そんな強風が吹きつける環境でも「風はあるけど、いいバンクコンディション」と言ってのけたのが、初日の「ティアラカップ」(※)で1着となった佐藤だった。23年秋の松戸開催でオールガールズクラシックのタイトルを獲得している佐藤は、約3カ月ぶりのガールズケイリン参戦となる。並行して取り組む自転車競技とは異なるギアとセッティングに体を適応させながらのレースとなったが、実力者ぞろいの特別競走に完勝。ここでも間違いなく「大本命」であることを印象づけた。
※ガールズグランプリ2024の1~3着の選手と、選考期間内の獲得賞金額上位者を加えた計7名による特別競走。この7名は2日目の準決勝に進む
【準決勝では児玉が勝ち切る】
順調さを極める佐藤に対抗しうる存在として最も注目されたのが、1年前に地元久留米でのオールガールズクラシックを優勝した児玉碧衣(福岡・108期)だ。初日で昨年終盤の停滞ムードを払しょくする9車身差での圧勝劇を披露。走行後には「今年一番の出来」と振り返り、唯一「連覇」への挑戦権を持つ立場として最高の仕上がりをアピールした。
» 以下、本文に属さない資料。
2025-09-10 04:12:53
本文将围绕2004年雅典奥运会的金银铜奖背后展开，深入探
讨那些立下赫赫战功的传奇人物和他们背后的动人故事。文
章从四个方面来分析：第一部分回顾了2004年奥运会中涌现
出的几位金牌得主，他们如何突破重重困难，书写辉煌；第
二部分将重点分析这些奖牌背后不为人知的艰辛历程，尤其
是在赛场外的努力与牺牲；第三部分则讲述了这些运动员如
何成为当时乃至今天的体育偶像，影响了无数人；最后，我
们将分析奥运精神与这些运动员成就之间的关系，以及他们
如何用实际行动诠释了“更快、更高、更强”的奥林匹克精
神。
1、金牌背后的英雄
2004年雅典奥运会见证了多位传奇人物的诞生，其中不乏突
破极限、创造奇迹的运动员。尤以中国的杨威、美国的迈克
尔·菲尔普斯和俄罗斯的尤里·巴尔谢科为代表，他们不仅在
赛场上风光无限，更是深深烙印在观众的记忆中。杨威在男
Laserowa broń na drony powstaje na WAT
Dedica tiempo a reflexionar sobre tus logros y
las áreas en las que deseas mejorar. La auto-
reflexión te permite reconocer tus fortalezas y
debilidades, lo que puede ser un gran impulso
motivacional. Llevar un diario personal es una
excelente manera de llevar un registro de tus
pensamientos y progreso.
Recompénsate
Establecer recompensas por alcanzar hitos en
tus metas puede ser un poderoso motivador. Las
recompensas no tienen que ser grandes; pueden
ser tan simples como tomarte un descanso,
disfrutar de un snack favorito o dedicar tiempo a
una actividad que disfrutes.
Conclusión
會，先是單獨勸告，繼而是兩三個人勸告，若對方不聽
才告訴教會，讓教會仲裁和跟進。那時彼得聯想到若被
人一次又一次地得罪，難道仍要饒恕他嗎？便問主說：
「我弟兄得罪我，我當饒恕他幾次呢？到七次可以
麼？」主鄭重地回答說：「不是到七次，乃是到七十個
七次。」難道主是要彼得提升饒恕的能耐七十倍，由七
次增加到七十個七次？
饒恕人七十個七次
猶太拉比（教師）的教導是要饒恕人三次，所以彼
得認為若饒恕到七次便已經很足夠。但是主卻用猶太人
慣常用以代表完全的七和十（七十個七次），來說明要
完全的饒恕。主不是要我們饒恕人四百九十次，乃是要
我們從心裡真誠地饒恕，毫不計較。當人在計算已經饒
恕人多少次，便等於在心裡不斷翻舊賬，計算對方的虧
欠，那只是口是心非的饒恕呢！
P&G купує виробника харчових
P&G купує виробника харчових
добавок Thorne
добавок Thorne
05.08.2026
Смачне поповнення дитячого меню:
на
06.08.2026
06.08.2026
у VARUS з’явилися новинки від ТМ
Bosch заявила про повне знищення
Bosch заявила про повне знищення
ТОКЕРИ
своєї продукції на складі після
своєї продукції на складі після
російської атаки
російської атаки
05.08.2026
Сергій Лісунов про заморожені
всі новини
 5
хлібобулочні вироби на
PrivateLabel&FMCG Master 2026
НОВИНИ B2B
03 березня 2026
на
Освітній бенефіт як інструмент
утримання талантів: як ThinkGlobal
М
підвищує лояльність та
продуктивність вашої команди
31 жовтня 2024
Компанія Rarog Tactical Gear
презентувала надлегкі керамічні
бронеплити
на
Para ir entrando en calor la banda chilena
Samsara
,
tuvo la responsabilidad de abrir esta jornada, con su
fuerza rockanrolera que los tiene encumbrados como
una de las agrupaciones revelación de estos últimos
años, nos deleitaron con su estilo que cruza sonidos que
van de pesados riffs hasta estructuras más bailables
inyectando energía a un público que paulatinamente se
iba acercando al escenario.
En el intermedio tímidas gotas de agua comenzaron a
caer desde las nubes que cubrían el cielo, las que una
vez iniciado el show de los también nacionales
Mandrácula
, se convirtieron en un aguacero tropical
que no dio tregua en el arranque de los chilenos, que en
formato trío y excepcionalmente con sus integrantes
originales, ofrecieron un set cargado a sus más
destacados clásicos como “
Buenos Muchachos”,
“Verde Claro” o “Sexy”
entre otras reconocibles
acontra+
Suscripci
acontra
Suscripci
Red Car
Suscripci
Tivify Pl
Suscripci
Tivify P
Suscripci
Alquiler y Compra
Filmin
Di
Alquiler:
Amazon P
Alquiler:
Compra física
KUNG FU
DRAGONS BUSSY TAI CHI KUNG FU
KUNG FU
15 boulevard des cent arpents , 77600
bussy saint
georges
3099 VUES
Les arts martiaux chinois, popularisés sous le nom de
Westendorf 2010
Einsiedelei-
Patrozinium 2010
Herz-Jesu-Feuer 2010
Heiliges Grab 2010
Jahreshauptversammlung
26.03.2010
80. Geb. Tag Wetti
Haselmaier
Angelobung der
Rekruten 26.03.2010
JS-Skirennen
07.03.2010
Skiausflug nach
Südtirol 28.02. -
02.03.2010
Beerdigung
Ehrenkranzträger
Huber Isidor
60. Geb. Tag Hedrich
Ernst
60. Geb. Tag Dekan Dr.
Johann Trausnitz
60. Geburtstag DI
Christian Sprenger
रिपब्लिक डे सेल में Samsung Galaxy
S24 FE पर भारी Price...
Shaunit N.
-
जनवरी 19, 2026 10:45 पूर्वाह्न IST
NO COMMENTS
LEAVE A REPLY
そんなふたりの"女王経験者"による対決は、2日目の12R、準決勝で早速実現する。3番手につけた児玉に対して佐藤は車間を空けて5番手でラスト1周半へ。最後方からの久米詩(静岡・116期)の仕掛けに合わせて佐藤が上がっていくも、常に後方を気にしていた児玉が前に入るようにスパート。それならばと佐藤は大外から強襲したが、ゴール線を先に駆け抜けたのは僅かの差で児玉となった。
準決勝1位通過となった児玉自身が「抜かれたと思った」と振り返るほどの大接戦も、直接対決での先着は大きな意味を持つ。佐藤も「一番面倒くさい位置になって、(仕掛ける)場所もタイミングもなかった」と反省を口にした。1発勝負のレースを除けばここ数年常に1着を並べてきた佐藤にとって久々の2着での勝ち上がりは、十分に波乱と言える出来事だった。

【600mのロングスパート】
そんな布石が打たれた状態で迎えた本番。前日までとはうってかわって風はおさまり、最高のコンディションでレースはスタートする。昨年の決勝に続いて小林莉子(東京・102期)が先頭に立つと、児玉は2番手に。佐藤はその後ろの位置に着けたものの、細田愛未(埼玉・108期)、そして石井貴子(千葉・106期)に次々と並びかけられ、結果的に前日と同じ5番手まで位置を下げた。
前哨戦の再現かと思われたラスト1周半、打鐘を受けて全体が緩んだタイミングを見逃さず佐藤がスルリと先頭まで躍り出る。反応した児玉、そして梅川風子(東京・112期)も進出を開始するが、佐藤は後ろを振り返りつつペースを落とさず先行し続ける。
残り1周、まだ時折後ろを見ている。残り300m、まだ見ている。残り200m、遂に梅川が踏み込みかけると、佐藤も反応し猛然とラストスパート。残り600mから先頭に立ち続けたとは思えないような底力でスピードを上げると、一瞬並んだかに思われた梅川も、内を狙って仕掛けた児玉も、最後は佐藤の背中を見つめるしかなかった。


【チャレンジを止めない決意】
レース後の会見では「100点満点」とレース運びを回顧した佐藤。「自分は500mならめちゃくちゃ強い自信があって、600mから行けると判断した」「ある程度長い距離で戦ったほうが勝率が高い」と狙いをつけた先行策とロングスパートだったことを明かした。
準決勝の2着についても「やるせないよりも、こういうこと(負け方)もあるんだと思った」と振り返った女王。ガールズケイリンでは無双状態にあるからこそ、モチベーションとなる「自身の成長」を感じづらかったというトップ選手ならではの苦悩を吐露することもあった。そのうえで、前日の敗戦によって「自分が成長できる実感があって、ケイリンが楽しいと思えた。今後の人生に大きな糧になった」と笑顔を見せた。
これで早くも年末に平塚競輪場で開催される「ガールズグランプリ2025」への出場権を獲得。
「今年は新しいことにチャレンジして行こうと思っているので、体力面も強化して自転車競技との二刀流だけではなく、三刀流、四刀流で活躍して、GⅠも全部獲りたい」
強気な発言も、ガールズケイリン初のグランプリスラムも、彼女なら実現可能かも知れない。そう思わせるだけのすごみと強さが、今の佐藤には備わっている。